■ **INSTRUCTIONS TO FOLLOW**
The lines to be set down run from the line containing "(315, 1283) none" through the final line of the data below; print them exactly and print nothing else.
=-=-=-=-=
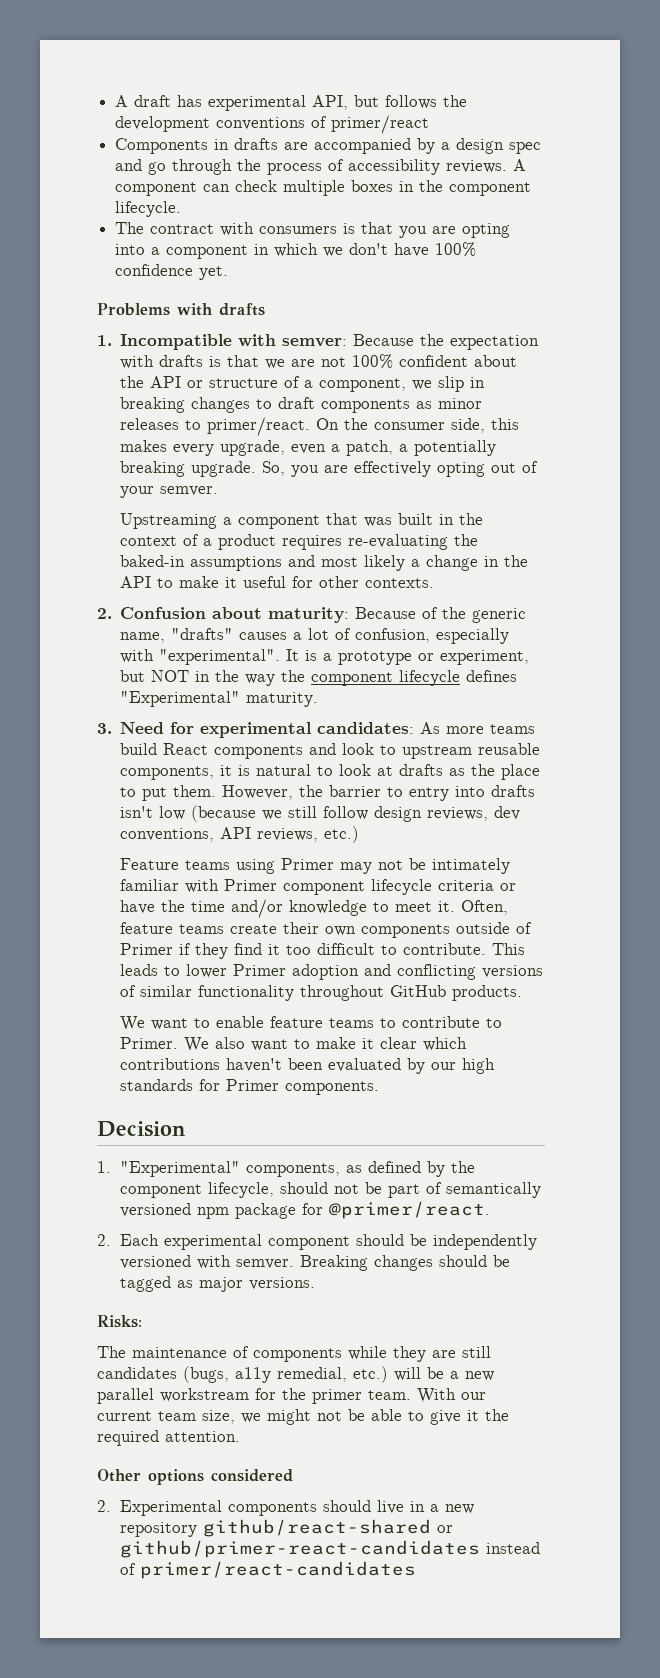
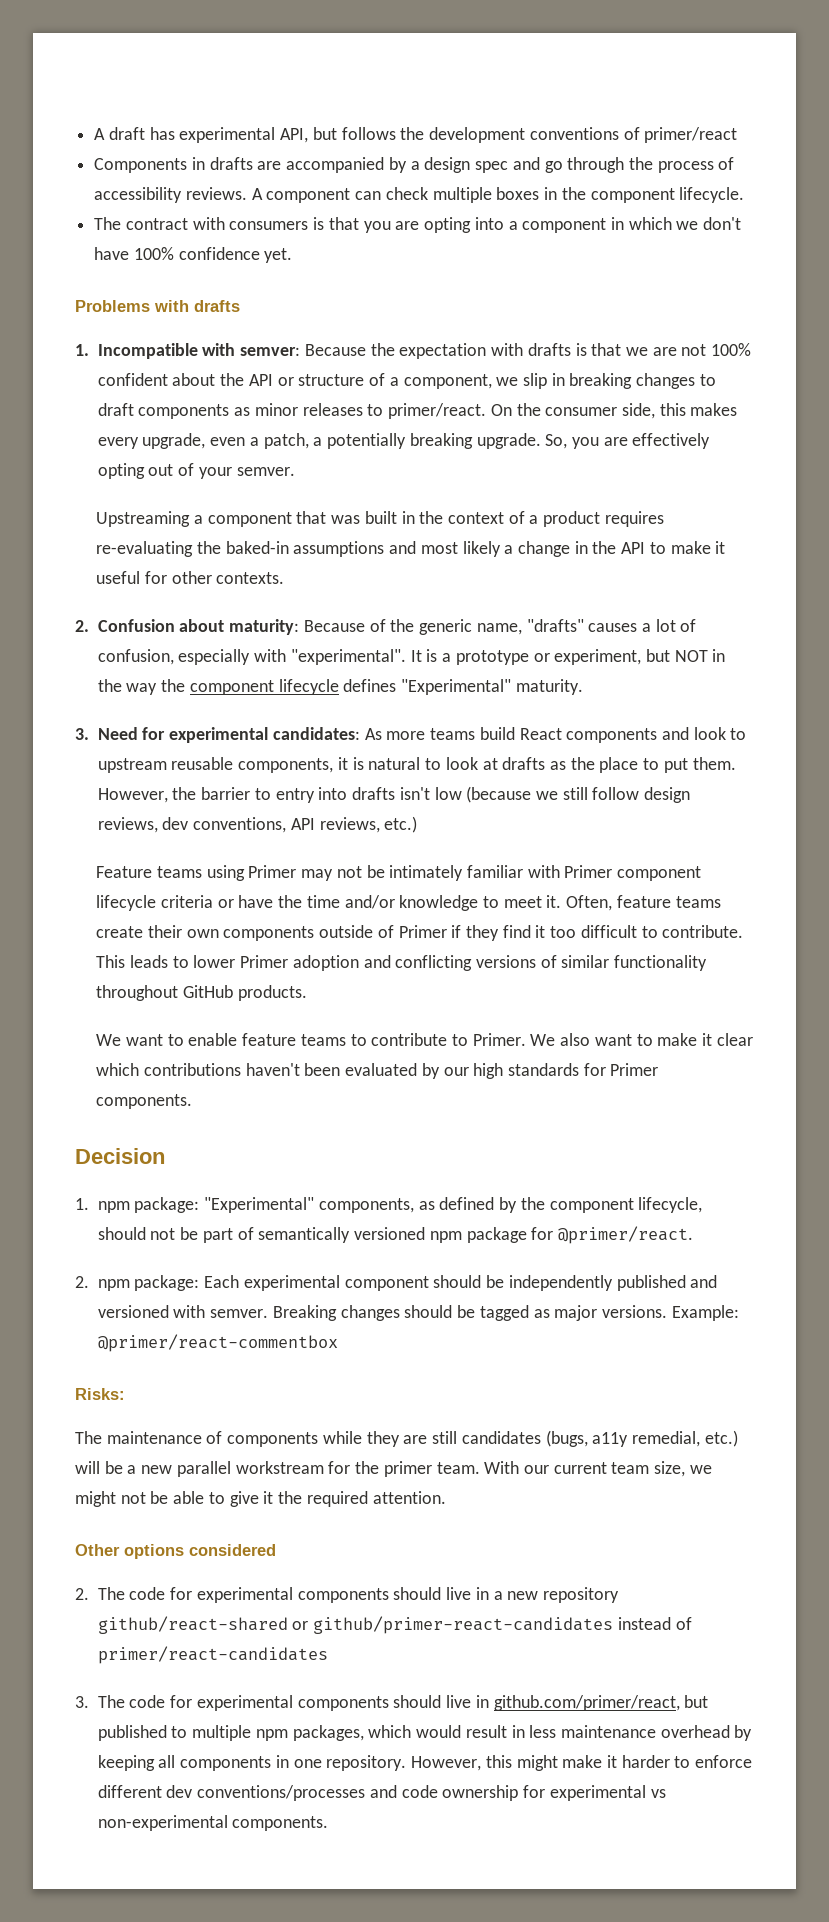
(111, 1167) none -> [97,1197,200,1213] npm package:
(111, 1240) none -> [97,1275,200,1291] npm package:
(537, 1242) none -> [616,1275,718,1291] published and
(315, 1283) none -> [671,1305,739,1321] [97,1334,338,1352] Example: @primer/react-commentbox
[119,1500,222,1516] Experimental -> [97,1587,293,1603] The code for experimental
(416, 1570) none -> [75,1695,709,1711] [97,1725,753,1741] [97,1755,753,1771] [97,1785,666,1801] [97,1815,329,1831] // 3. The code for experimental components should live in github.com/primer/react, but published to multiple npm packages, which would result in less maintenance overhead by keeping all components in one repository. However, this might make it harder to enforce different dev conventions/processes and code ownership for experimental vs non-experimental components.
=-=-=-=-=
■ **REPLY**
(315, 1283) none -> [671,1305,739,1321] [97,1334,338,1352] Example: @primer/react-commentbox
[119,1500,222,1516] Experimental -> [97,1587,293,1603] The code for experimental
(416, 1570) none -> [75,1695,709,1711] [97,1725,753,1741] [97,1755,753,1771] [97,1785,666,1801] [97,1815,329,1831] // 3. The code for experimental components should live in github.com/primer/react, but published to multiple npm packages, which would result in less maintenance overhead by keeping all components in one repository. However, this might make it harder to enforce different dev conventions/processes and code ownership for experimental vs non-experimental components.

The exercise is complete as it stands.